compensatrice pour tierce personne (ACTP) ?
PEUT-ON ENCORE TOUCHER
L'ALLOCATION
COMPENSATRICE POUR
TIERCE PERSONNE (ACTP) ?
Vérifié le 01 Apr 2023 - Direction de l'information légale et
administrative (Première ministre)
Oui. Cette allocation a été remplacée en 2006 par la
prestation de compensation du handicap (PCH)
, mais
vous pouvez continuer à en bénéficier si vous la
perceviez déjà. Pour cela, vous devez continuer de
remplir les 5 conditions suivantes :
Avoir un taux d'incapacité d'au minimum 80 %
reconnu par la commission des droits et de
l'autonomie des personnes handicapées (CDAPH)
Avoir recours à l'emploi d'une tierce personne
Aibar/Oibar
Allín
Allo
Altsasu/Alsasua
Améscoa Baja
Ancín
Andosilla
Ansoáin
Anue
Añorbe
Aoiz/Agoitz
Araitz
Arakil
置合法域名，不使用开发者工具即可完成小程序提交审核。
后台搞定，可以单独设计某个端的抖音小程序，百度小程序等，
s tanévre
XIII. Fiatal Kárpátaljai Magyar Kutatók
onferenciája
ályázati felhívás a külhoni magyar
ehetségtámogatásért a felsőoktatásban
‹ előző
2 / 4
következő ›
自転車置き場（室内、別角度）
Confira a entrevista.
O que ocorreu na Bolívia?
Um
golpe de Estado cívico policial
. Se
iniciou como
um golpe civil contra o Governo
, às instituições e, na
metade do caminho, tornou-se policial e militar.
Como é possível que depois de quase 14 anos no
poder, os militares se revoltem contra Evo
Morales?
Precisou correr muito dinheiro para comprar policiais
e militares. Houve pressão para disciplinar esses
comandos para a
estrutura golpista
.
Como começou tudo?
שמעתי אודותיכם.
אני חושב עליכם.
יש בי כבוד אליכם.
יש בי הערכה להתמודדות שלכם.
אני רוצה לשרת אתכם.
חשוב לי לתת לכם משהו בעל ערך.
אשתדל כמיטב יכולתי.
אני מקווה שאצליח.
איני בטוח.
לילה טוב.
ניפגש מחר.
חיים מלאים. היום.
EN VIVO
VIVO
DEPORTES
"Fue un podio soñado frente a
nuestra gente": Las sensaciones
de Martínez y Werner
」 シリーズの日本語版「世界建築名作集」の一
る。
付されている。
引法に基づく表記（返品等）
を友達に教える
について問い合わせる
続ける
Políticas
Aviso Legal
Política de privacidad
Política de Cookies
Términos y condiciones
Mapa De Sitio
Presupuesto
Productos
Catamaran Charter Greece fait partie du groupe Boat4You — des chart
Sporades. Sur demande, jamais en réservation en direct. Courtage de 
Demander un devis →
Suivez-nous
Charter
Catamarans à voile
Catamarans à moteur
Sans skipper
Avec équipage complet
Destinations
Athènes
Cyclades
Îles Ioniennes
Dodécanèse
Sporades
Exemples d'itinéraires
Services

════════════════

# INSTRUCTIONS TO FOLLOW:
For every line above that includes the string "continuer", copy the line.

# RESULT OF THIS TASK:
vous pouvez continuer à en bénéficier si vous la
perceviez déjà. Pour cela, vous devez continuer de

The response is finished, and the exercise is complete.